▶ [Exercise A]: Switch "Find module" to "Find library" in the Find module guide, and give the passage starting at "Standard Library File" and ending at "directory handling logic.".
▶ [Exercise B]: Turn the paragraph of the Find module guide that opens with "The module's primary method" into a short bulleted list of its main facts.
▶ [Exercise C]: Extend the Find module guide with further text that picks up after its final sentence.

CrackedRuby logo

CrackedRuby

Find Module

Comprehensive guide to Ruby's Find module for directory tree traversal and file system searching operations.

Standard Library File Utilities
4.6.2

Overview

The Find module provides methods for traversing directory trees in Ruby. This module implements depth-first directory traversal, visiting each file and directory in a systematic manner. Ruby's Find module offers a simple interface for walking file system hierarchies without requiring manual recursion or complex directory handling logic.

The module's primary method, Find.find, accepts one or more starting paths and yields each discovered file and directory to a block. The traversal follows symbolic links by default and processes directories before their contents. Ruby loads the Find module through require 'find' since it belongs to the standard library.

require 'find'

# Basic directory traversal
Find.find('/home/user/documents') do |path|
  puts path
end

Find module handles various file system types and automatically manages the traversal stack. The module yields paths as strings, allowing blocks to perform filtering, processing, or collection operations on discovered files and directories.

[Records from a collection]
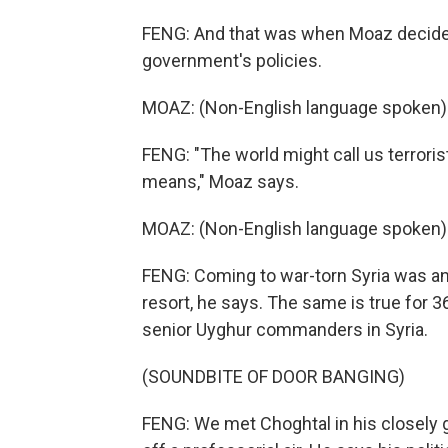
FENG: And that was when Moaz decide
government's policies.
MOAZ: (Non-English language spoken)
FENG: "The world might call us terroris
means," Moaz says.
MOAZ: (Non-English language spoken)
FENG: Coming to war-torn Syria was an 
resort, he says. The same is true for 
senior Uyghur commanders in Syria.
(SOUNDBITE OF DOOR BANGING)
FENG: We met Choghtal in his closely gu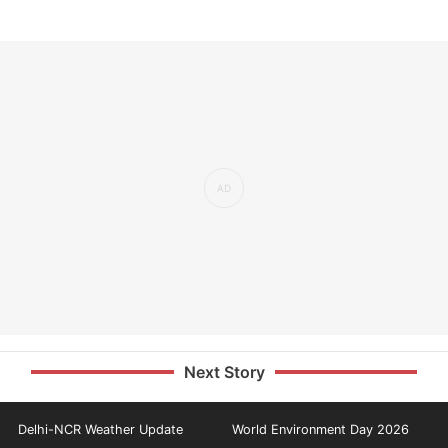
Next Story
Delhi-NCR Weather Update
World Environment Day 2026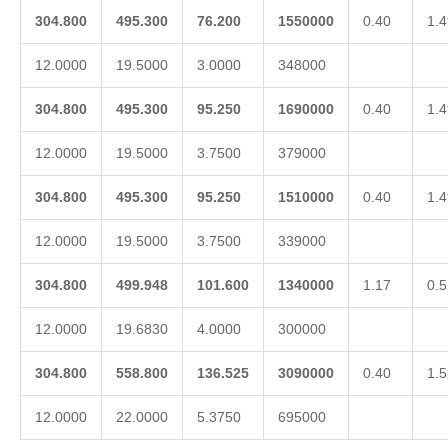
304.800
495.300
76.200
1550000
0.40
1.4
12.0000
19.5000
3.0000
348000
304.800
495.300
95.250
1690000
0.40
1.4
12.0000
19.5000
3.7500
379000
304.800
495.300
95.250
1510000
0.40
1.4
12.0000
19.5000
3.7500
339000
304.800
499.948
101.600
1340000
1.17
0.5
12.0000
19.6830
4.0000
300000
304.800
558.800
136.525
3090000
0.40
1.5
12.0000
22.0000
5.3750
695000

▶ [Your response A]:
Standard Library File Utilities
4.6.2

Overview

The Find library provides methods for traversing directory trees in Ruby. This module implements depth-first directory traversal, visiting each file and directory in a systematic manner. Ruby's Find library offers a simple interface for walking file system hierarchies without requiring manual recursion or complex directory handling logic.

▶ [Your response B]:
- Find.find is the module's primary method.
- It accepts one or more starting paths and yields each discovered file and directory to a block.
- It follows symbolic links by default.
- It processes directories before their contents.
- The module is part of the standard library and is loaded with require 'find'.

▶ [Your response C]:
# Collecting specific file types
ruby_files = []
Find.find('/project/src') do |path|
  ruby_files << path if path.end_with?('.rb')
end

The module integrates with Ruby's file and directory classes, enabling complex file system operations during traversal. Find operations can span multiple starting directories and handle mixed file system types within a single traversal operation.

# Multiple starting points
Find.find('/etc', '/var/log', '/home/user') do |path|
  # Process files from all three locations
  File.stat(path) # Access file metadata during traversal
end

Basic Usage

The Find.find method accepts directory paths as arguments and yields each discovered path to the provided block. The method processes paths in depth-first order, visiting directories before exploring their contents.

require 'find'

# Simple file listing
Find.find('/usr/bin') do |path|
  puts "Found: #{path}"
  puts "  Type: #{File.directory?(path) ? 'directory' : 'file'}"
  puts "  Size: #{File.size(path)} bytes" unless File.directory?(path)
end

The traversal process follows symbolic links by default, potentially visiting the same file multiple times if multiple links point to the same target. Use file system checks within the block to handle link behavior appropriately.

# Handling symbolic links
Find.find('/var') do |path|
  if File.symlink?(path)
    puts "Link: #{path} -> #{File.readlink(path)}"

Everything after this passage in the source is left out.